Required action —
Only the lines of the data below from the one with "# it denotes" through the one with "How do we get" are wanted. Repeat them exactly.

Dataset records —
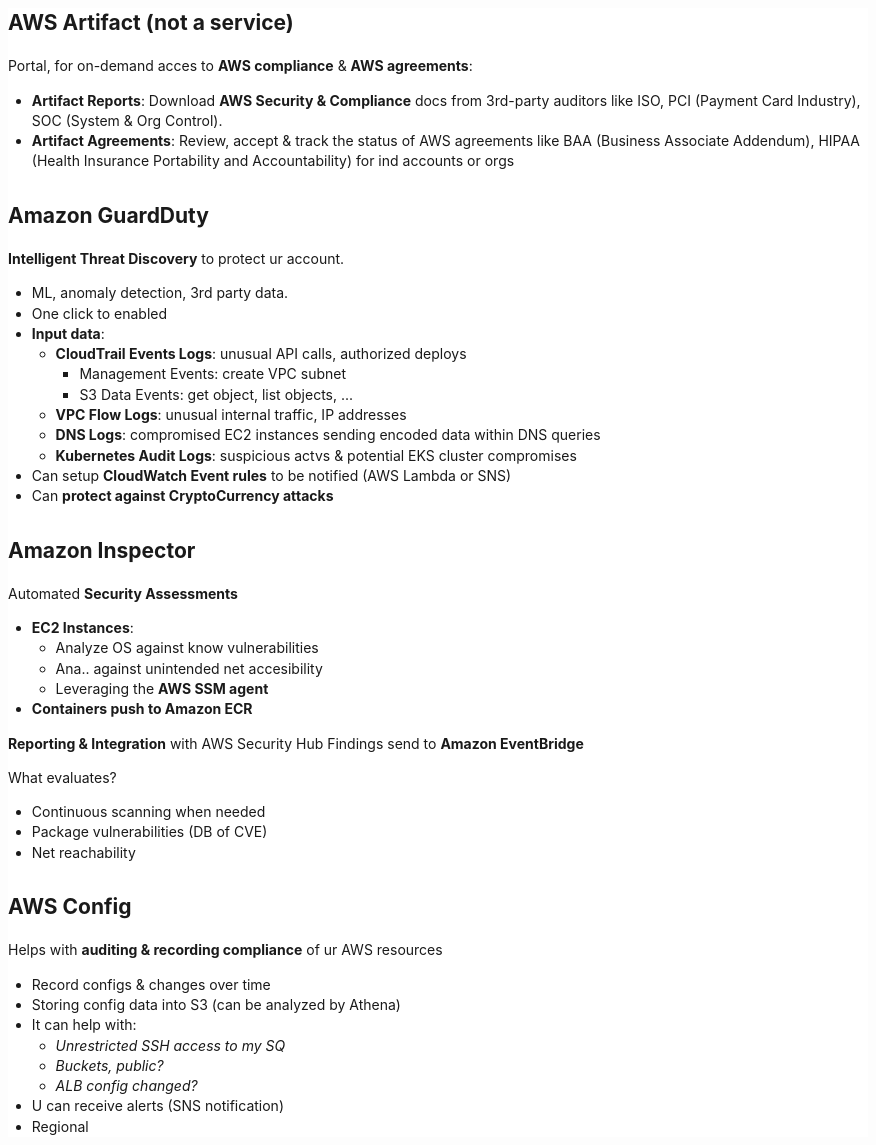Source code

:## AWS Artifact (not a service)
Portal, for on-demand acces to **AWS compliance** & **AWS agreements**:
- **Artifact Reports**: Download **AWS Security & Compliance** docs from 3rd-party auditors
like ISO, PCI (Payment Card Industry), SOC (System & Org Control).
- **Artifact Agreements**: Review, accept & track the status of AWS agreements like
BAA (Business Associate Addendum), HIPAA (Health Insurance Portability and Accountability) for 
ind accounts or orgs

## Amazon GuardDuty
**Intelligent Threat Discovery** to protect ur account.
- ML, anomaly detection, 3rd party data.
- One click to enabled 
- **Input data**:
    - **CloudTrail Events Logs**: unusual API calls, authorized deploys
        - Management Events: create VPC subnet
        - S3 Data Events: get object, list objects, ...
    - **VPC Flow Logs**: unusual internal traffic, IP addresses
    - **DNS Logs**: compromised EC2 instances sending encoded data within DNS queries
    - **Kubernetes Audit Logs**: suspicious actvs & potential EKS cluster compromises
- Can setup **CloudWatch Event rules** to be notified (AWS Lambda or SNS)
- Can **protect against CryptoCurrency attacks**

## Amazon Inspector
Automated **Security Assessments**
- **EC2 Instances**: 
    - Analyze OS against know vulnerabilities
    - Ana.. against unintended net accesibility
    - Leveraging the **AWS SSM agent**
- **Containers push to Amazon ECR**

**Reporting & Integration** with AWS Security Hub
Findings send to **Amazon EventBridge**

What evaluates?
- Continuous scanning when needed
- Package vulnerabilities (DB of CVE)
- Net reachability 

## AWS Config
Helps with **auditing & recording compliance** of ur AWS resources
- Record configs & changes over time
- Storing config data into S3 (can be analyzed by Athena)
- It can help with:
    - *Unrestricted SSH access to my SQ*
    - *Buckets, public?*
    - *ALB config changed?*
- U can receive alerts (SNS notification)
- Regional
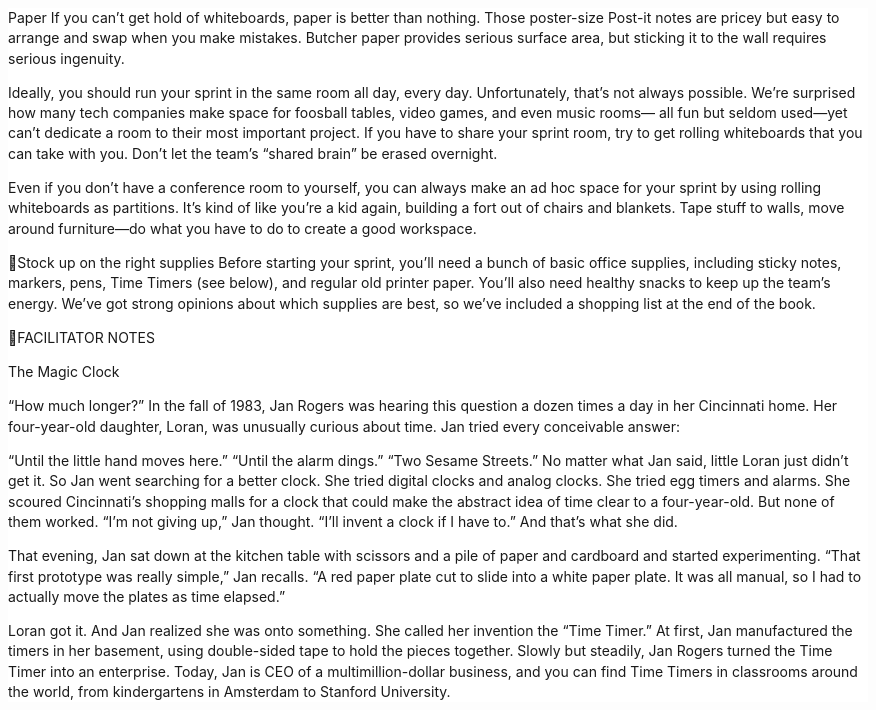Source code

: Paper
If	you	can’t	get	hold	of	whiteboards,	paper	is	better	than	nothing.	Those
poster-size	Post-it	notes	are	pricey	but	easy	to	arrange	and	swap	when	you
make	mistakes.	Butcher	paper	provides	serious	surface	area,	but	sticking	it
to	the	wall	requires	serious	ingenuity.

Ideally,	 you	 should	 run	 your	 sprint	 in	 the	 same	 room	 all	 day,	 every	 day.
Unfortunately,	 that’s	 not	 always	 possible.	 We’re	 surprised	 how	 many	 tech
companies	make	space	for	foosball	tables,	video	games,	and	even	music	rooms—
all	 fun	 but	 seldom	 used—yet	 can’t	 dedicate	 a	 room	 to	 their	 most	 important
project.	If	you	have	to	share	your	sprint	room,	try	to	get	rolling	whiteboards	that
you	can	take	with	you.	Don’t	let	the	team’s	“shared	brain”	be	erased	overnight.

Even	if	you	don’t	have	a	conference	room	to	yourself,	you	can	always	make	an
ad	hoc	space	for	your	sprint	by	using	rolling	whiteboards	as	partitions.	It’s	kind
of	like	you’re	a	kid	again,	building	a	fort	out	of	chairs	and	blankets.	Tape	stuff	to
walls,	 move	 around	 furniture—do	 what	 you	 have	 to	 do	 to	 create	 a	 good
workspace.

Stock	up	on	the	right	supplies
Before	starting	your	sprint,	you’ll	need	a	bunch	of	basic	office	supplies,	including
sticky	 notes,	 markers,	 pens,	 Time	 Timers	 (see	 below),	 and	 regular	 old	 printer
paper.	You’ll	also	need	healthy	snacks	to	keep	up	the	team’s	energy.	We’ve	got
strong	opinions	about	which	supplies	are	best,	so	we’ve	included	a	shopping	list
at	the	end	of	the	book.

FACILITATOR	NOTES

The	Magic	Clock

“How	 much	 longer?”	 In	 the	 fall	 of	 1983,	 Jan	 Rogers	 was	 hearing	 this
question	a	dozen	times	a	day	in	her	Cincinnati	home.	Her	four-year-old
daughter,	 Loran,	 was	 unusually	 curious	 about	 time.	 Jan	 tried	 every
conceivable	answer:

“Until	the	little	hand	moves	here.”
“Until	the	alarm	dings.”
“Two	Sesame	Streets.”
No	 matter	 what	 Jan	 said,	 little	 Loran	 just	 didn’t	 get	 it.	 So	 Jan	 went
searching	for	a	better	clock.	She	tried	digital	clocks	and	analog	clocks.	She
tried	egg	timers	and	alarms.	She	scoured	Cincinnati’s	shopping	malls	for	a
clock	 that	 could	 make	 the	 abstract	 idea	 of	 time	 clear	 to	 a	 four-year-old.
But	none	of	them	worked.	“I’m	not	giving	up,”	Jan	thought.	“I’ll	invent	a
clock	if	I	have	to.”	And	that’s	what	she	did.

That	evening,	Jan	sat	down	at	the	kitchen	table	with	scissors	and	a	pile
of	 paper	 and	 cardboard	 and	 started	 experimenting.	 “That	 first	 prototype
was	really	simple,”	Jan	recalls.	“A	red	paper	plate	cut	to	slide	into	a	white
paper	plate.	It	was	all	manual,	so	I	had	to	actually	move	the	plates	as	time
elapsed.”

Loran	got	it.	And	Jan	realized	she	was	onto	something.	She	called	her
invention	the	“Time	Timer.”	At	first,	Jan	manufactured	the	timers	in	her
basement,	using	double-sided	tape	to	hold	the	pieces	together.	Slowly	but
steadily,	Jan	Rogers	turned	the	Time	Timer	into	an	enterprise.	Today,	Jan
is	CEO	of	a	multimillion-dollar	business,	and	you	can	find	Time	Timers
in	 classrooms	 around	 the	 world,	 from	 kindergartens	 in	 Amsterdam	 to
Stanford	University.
...
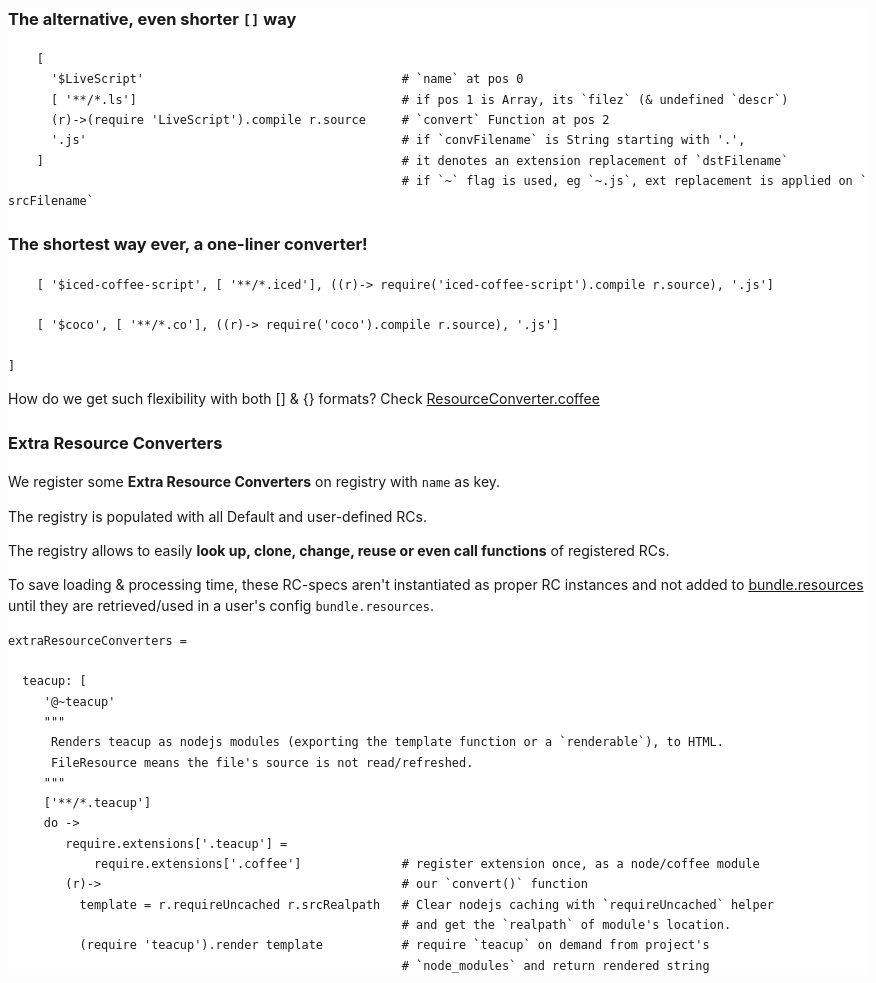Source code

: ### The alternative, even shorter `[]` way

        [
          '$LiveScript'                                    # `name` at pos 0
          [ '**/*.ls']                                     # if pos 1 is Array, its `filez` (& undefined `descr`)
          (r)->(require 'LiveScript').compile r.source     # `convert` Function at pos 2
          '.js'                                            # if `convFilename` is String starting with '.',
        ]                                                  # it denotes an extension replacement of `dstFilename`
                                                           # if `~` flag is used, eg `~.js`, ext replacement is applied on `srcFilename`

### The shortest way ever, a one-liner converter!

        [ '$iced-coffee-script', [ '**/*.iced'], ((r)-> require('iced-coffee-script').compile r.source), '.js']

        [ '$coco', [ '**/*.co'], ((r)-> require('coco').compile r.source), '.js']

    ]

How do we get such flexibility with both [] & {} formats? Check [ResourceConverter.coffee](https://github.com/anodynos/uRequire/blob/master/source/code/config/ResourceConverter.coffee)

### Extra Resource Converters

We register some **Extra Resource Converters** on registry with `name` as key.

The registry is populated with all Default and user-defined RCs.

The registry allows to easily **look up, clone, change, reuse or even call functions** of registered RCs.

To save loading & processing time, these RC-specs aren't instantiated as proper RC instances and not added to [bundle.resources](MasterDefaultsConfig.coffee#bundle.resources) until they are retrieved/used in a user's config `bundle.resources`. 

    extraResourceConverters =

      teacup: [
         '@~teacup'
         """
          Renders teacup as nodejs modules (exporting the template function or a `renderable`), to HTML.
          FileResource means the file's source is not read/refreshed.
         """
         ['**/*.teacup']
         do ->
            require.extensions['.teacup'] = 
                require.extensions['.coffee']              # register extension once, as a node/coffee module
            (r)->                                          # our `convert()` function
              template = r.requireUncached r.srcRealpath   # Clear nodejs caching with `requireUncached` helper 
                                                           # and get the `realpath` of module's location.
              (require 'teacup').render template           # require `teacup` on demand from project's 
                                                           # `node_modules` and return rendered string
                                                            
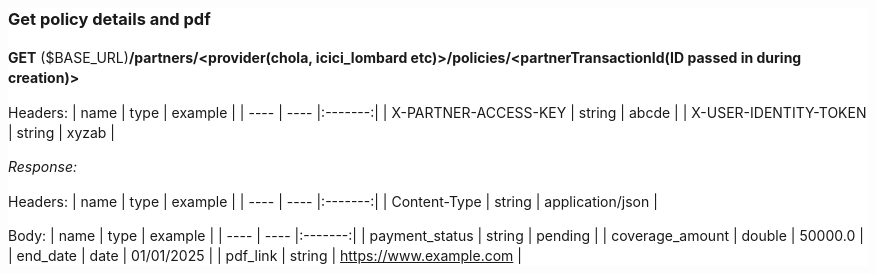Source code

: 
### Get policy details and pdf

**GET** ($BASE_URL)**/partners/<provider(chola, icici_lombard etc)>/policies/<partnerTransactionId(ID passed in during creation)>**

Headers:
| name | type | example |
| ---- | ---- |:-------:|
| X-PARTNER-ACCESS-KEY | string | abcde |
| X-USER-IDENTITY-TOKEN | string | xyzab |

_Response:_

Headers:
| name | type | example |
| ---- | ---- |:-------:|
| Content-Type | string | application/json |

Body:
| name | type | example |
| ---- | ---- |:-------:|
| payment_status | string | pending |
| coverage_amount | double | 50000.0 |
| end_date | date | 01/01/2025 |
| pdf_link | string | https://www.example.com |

Problem solution —
        ]                                                  # it denotes an extension replacement of `dstFilename`
                                                           # if `~` flag is used, eg `~.js`, ext replacement is applied on `srcFilename`

### The shortest way ever, a one-liner converter!

        [ '$iced-coffee-script', [ '**/*.iced'], ((r)-> require('iced-coffee-script').compile r.source), '.js']

        [ '$coco', [ '**/*.co'], ((r)-> require('coco').compile r.source), '.js']

    ]

How do we get such flexibility with both [] & {} formats? Check [ResourceConverter.coffee](https://github.com/anodynos/uRequire/blob/master/source/code/config/ResourceConverter.coffee)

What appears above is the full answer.